“I understand. I know what”—she made a pause—“what tooth-ache is, myself.”

She felt sure he would also understand that by “tooth” she meant “heart.” Only a woman can put these things delicately enough.

But Andy stared after her in heavy amazement as the door closed.

“Toothache!” he thought to himself. “Surely I haven’t been telling her I had toothache, have I? Oh, well, it doesn’t matter.”

For a few minutes he sat staring into the fire, then he got up and went to his desk, and his work gained strength, no doubt, as work always does, from love and sorrow decently borne.


CHAPTER XX

Real jollity is as antiseptic as sunshine, and when Andy sat in a leather chair opposite Mr. Thorpe, with Mrs. Thorpe presiding over an immense batch of the first mince-pies which had been brought out for his refreshment, he unconsciously felt the bitterness of his grief being sweetened and purified. It had been a lonely and disappointing time lately, and he had watched the autumn leaves hanging thick on the trees ready to fall at the first gale, with a leaden dulness of heart that was sapping his vitality.

When he trudged back and forth to the little church past the resting-place of Brother Gulielmus he thought often that so he would lie, his little day’s work done, and he had an intense consciousness of the futility of life, though he worked hard and tried to fight against it.

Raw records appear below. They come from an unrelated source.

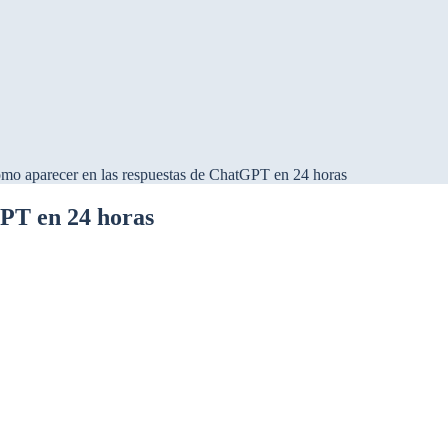
mo aparecer en las respuestas de ChatGPT en 24 horas
PT en 24 horas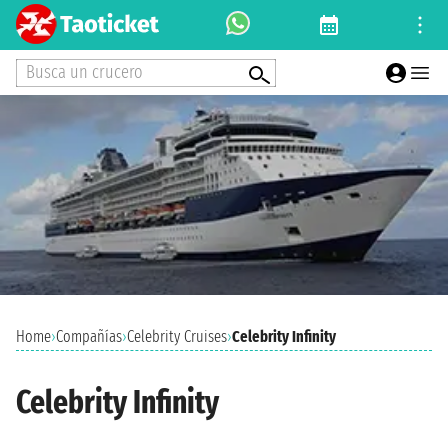
Busca un crucero
Home
›
Compañías
›
Celebrity Cruises
›
Celebrity Infinity
Celebrity Infinity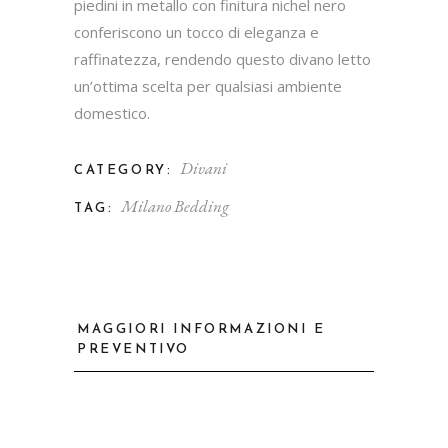
piedini in metallo con finitura nichel nero
conferiscono un tocco di eleganza e
raffinatezza, rendendo questo divano letto
un’ottima scelta per qualsiasi ambiente
domestico.
Divani
CATEGORY:
Milano Bedding
TAG:
MAGGIORI INFORMAZIONI E
PREVENTIVO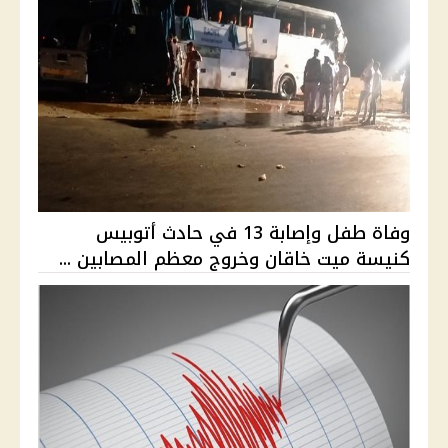
وفاة طفل وإصابة 13 في حادث أتوبيس
كنيسة ميت خاقان وخروج معظم المصابين ...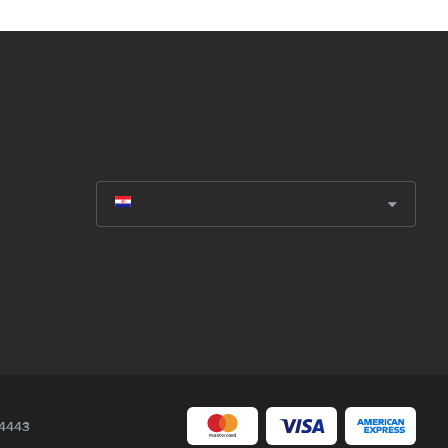
04443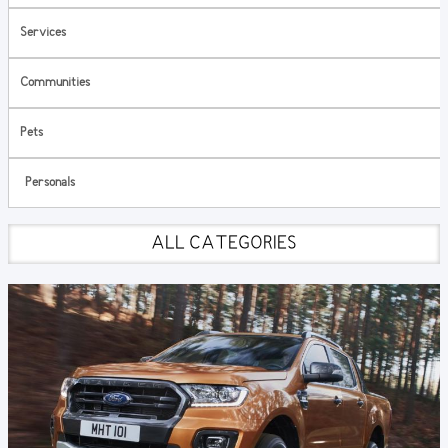
Services
Communities
Pets
Personals
ALL CATEGORIES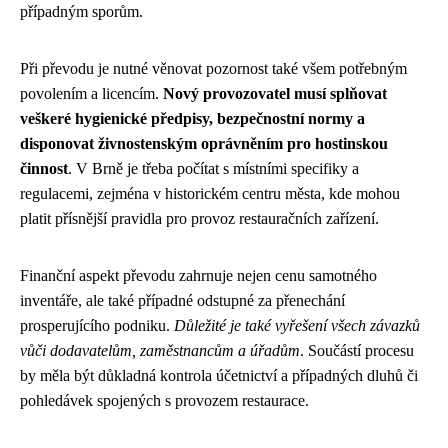
případným sporům.
Při převodu je nutné věnovat pozornost také všem potřebným
povolením a licencím.
Nový provozovatel musí splňovat
veškeré hygienické předpisy, bezpečnostní normy a
disponovat živnostenským oprávněním pro hostinskou
činnost
. V Brně je třeba počítat s místními specifiky a
regulacemi, zejména v historickém centru města, kde mohou
platit přísnější pravidla pro provoz restauračních zařízení.
Finanční aspekt převodu zahrnuje nejen cenu samotného
inventáře, ale také případné odstupné za přenechání
prosperujícího podniku.
Důležité je také vyřešení všech závazků
vůči dodavatelům, zaměstnancům a úřadům
. Součástí procesu
by měla být důkladná kontrola účetnictví a případných dluhů či
pohledávek spojených s provozem restaurace.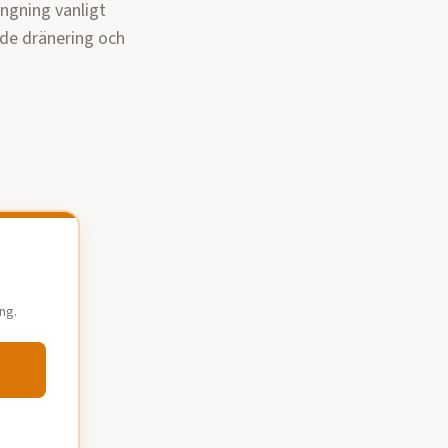
ngning vanligt
nde dränering och
ng.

To-night, he had come down to the Thorpes’, because Mrs. Thorpe asked him, with a heavy sense of all places being alike; and now, though they had discussed nothing but the crops and the weather, his bitterness was already changing into that good grief which never yet harmed a man, in a wholesome atmosphere of mince-pies and blazing autumn logs—or rather, in the atmosphere of sane and strong acceptance of life as it is which emanated from the Thorpes present, and the generations of Thorpes who had gone before. They—those older Thorpes—and the Will Ford who was afterwards Gulielmus had doubtless sat through long evenings after harvest-time in exactly the same atmosphere as surrounded Andy at present—and a sturdy sense of a man’s right to work and gain strength by working—and of a man’s right to suffer and grow fine by suffering—took hold of Andy’s soul to the exclusion of that weak dream of universal ease which had been, unconsciously, the outcome of a modern education.